Vorausgegangen war ein spannendes Saisonfinale. Diego Maradonas heiß geliebter Verein Boca Juniors lag vor dem letzten Spieltag in der Tabelle drei Punkte hinter Independiente. Und hatte einen leichten Termin auf dem Spielplan. Die Fast-Absteiger von Rosario Central kamen zu Besuch. Grimbanks Teufel hingegen mussten bei dem international renommierten San Lorenzo antreten. Ein Patzer hätte die Meisterschaft vergeigt. Doch alles ging noch einmal gut, Independiente schlug San Lorenzo mit 3:0.

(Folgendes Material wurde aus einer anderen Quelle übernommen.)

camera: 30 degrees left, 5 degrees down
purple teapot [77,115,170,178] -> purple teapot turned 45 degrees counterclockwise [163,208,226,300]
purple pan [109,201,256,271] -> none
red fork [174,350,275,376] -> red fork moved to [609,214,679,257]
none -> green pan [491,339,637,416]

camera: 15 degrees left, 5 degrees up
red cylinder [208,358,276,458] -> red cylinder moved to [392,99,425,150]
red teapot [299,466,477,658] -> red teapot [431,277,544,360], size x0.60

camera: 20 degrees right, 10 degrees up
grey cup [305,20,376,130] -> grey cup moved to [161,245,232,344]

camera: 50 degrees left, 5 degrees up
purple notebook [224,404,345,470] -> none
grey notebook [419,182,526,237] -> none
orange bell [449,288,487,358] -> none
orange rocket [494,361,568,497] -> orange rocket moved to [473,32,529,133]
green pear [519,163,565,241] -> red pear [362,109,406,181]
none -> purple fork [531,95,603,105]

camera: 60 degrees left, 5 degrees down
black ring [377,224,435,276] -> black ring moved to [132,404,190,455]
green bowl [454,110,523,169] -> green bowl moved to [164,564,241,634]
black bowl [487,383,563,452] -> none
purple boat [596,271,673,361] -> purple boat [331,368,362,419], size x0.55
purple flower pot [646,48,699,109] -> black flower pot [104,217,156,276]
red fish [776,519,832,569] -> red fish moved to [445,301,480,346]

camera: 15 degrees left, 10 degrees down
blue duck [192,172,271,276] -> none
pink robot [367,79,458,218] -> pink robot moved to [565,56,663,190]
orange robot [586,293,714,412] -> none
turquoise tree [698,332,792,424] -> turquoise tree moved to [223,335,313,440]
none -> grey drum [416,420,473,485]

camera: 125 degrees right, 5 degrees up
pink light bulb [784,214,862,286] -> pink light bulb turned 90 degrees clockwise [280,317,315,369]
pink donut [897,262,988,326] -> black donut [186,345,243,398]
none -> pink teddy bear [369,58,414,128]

Dabei war zuletzt bei der Hoffnungstruppe der Wurm drin. Nach einem starken Saisonauftakt, bei dem Independiente extrem schnellen und geschmeidigen Fußball zeigte, wollte am Ende überhaupt nichts mehr klappen. Ein exemplarischer Fall in der argentinischen Liga. Selbst die großen Clubs, wie Boca Juniors oder River Plate, kamen nicht in Form. River Plate hatte alle seine Stürmer der vergangenen Saison nach Europa verkauft, die Nachfolger fanden nicht zusammen. Auch bei den Boca Juniors musste auf die Sparbremse gedrückt werden. Die Folge: Mittelmäßig motivierte Spieler traten ohne große Anstrengung nach dem Ball. Kein Wunder, denn fast alle argentinischen Erstligaclubs sind so gut wie pleite und Spielergehälter werden im krisengeplagten Argentinien, wenn überhaupt, erst mit Monaten Verspätung überwiesen.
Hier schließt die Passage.